The database object contains information on where the extracted data should be written, by specifying a writer and a selector option. The writer is responsible for writing the extracted data, while the selector is responsible for making sure that data that already exists in the output location (in case of e.g. a database) is not written a second time. The available options can be found in the DatabaseConfig class.
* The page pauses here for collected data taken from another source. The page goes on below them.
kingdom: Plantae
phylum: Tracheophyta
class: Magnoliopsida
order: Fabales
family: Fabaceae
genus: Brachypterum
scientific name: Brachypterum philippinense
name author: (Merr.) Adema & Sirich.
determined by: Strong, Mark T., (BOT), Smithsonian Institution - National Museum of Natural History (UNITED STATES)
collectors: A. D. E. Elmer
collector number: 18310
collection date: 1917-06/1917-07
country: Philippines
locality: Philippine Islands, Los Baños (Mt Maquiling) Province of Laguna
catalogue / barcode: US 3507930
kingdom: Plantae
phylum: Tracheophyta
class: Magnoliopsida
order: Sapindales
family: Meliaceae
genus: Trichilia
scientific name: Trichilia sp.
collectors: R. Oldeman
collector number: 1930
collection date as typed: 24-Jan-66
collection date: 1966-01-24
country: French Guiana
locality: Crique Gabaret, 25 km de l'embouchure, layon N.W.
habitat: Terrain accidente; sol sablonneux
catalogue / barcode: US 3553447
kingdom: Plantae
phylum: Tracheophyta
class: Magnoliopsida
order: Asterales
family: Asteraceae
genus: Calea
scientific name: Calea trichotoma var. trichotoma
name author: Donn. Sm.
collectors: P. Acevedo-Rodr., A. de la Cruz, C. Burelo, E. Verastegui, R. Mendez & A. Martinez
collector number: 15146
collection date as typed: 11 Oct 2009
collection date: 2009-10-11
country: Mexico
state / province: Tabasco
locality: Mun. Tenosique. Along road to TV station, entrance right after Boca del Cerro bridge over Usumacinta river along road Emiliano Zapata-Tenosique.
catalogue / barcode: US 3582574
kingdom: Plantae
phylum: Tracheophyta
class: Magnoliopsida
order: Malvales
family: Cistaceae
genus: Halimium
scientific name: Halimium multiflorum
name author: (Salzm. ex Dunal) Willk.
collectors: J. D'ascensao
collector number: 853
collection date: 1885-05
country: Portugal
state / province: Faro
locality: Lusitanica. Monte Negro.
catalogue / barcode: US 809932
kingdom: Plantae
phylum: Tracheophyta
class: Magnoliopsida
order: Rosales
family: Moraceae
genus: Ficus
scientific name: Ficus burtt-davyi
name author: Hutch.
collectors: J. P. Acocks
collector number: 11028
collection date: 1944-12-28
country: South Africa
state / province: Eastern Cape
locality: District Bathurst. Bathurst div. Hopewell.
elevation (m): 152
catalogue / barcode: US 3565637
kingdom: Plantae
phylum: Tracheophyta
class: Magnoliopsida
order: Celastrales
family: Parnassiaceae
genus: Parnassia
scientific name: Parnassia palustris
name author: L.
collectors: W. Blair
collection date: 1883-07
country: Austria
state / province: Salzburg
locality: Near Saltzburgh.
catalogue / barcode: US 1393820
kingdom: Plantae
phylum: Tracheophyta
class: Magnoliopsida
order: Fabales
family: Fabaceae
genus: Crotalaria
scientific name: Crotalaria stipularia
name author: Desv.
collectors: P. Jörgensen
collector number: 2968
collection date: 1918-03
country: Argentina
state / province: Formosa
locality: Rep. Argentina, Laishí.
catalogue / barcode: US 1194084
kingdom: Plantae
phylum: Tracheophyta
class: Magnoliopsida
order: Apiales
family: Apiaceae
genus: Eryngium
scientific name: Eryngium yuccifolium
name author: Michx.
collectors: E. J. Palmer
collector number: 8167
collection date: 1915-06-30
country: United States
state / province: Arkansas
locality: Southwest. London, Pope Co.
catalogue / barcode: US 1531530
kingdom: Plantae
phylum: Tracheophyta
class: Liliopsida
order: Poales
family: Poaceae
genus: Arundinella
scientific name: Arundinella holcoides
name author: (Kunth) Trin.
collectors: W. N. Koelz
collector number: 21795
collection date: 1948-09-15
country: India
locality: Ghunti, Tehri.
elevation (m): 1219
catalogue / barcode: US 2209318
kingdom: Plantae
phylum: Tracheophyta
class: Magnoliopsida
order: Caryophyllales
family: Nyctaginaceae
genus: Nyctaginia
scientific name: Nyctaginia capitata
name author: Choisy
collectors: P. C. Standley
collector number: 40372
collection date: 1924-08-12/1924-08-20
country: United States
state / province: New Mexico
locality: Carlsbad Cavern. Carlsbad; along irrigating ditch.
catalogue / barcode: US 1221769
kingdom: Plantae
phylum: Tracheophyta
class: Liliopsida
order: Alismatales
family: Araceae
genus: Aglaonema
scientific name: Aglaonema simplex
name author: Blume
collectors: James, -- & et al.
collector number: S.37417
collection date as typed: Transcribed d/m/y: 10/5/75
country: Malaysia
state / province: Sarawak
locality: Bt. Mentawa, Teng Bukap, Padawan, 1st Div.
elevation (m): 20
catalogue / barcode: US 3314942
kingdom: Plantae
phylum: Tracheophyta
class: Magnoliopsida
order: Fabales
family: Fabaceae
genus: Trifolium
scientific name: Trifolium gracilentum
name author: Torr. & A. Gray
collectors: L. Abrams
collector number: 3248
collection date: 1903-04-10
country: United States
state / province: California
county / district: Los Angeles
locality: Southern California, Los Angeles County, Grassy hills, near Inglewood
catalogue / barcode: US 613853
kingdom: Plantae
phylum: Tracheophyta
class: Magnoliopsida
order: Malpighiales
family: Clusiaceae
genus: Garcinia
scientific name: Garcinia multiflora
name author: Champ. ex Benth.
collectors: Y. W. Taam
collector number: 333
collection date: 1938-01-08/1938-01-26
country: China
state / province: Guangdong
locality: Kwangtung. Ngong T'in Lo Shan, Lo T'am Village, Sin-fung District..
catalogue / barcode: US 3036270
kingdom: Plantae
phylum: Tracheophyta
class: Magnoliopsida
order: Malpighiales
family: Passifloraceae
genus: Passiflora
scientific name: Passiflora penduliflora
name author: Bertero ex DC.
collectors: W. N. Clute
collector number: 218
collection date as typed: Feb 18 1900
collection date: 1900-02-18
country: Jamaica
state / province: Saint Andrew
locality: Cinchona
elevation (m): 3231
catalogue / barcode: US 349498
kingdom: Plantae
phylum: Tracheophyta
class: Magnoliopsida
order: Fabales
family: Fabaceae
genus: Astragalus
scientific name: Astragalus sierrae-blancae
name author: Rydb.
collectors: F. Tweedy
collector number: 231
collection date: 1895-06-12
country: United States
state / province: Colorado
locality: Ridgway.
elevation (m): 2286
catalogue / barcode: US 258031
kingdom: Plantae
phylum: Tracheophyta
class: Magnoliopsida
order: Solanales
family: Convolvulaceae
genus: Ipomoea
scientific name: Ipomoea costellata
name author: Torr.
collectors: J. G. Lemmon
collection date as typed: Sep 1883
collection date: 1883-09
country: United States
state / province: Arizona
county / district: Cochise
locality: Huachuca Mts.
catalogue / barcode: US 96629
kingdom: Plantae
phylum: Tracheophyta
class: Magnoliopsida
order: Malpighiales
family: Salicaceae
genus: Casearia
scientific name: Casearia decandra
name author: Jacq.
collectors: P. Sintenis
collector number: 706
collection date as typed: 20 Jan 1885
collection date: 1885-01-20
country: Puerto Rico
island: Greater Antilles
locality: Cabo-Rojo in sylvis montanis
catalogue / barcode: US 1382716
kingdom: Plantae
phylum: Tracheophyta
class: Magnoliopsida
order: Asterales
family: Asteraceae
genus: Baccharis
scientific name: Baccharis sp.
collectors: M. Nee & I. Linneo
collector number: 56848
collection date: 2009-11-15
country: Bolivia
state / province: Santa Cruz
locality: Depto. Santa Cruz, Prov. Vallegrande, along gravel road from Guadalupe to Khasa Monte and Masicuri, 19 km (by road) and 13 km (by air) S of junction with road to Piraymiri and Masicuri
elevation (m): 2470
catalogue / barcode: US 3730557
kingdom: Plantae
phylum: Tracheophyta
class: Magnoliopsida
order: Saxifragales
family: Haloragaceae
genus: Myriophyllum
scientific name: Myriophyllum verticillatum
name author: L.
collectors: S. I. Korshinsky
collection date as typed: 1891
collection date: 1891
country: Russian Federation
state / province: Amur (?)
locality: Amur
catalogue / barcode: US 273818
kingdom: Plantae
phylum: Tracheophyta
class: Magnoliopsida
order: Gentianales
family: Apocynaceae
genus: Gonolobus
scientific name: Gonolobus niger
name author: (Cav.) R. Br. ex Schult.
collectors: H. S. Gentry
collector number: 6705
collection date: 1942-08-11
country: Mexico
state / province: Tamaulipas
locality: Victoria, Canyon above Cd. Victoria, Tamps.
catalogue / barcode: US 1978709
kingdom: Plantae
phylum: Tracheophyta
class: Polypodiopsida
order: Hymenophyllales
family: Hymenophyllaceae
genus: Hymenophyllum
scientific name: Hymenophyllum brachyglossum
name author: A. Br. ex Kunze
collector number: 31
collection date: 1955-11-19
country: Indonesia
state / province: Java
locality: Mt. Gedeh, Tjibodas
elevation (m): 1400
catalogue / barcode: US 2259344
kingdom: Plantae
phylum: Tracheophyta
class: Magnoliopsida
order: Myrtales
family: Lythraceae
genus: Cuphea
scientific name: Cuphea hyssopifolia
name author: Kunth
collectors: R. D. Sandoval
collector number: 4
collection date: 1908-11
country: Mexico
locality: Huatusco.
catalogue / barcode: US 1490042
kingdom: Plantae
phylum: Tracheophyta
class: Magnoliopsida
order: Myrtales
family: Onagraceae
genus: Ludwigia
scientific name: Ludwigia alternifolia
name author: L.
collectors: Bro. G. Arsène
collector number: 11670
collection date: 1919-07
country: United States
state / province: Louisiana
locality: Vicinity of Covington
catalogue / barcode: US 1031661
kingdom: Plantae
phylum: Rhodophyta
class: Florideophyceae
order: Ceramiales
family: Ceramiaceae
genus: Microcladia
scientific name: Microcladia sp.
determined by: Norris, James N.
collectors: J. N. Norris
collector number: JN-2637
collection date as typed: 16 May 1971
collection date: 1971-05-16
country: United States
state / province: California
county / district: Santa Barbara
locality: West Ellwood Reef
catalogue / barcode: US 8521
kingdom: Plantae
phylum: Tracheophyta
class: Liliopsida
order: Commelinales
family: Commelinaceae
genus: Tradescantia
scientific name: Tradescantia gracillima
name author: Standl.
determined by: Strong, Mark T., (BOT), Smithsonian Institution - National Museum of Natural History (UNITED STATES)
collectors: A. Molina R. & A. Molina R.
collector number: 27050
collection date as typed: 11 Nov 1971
The above example would attempt to write the extracted data directly into a Cottontail DB instance. To instead write extracted data as JSON files, the database object would have to be replaced with:

"database":{
	"selector": "NONE",
	"writer": "JSON",
	"host": "/output/path/for/extracted/data/jsons"
}

Type

By default, Cineast tries to extract all types of media it finds in the specified data location and will apply each feature extractor to all file types it supports. If you wish to only extract a specific type of media, e.g. image sequences, then specify the type in the top-level config, e.g.:

"type": "IMAGE_SEQUENCE"

For a full list of supported types, see org.vitrivr.cineast.core.data.MediaType.

Image Sequences

Image sequences are an exception to the default extraction behavior in that they are not extracted by default and must be explicitly specified as type. In the absence of the type field, image sequence directories are treated as directories of independent images. Since directories of independent images may be indistinguishable from image sequence directories, these two types of directories must be extracted through separate extraction configurations to avoid one type being processed as the other.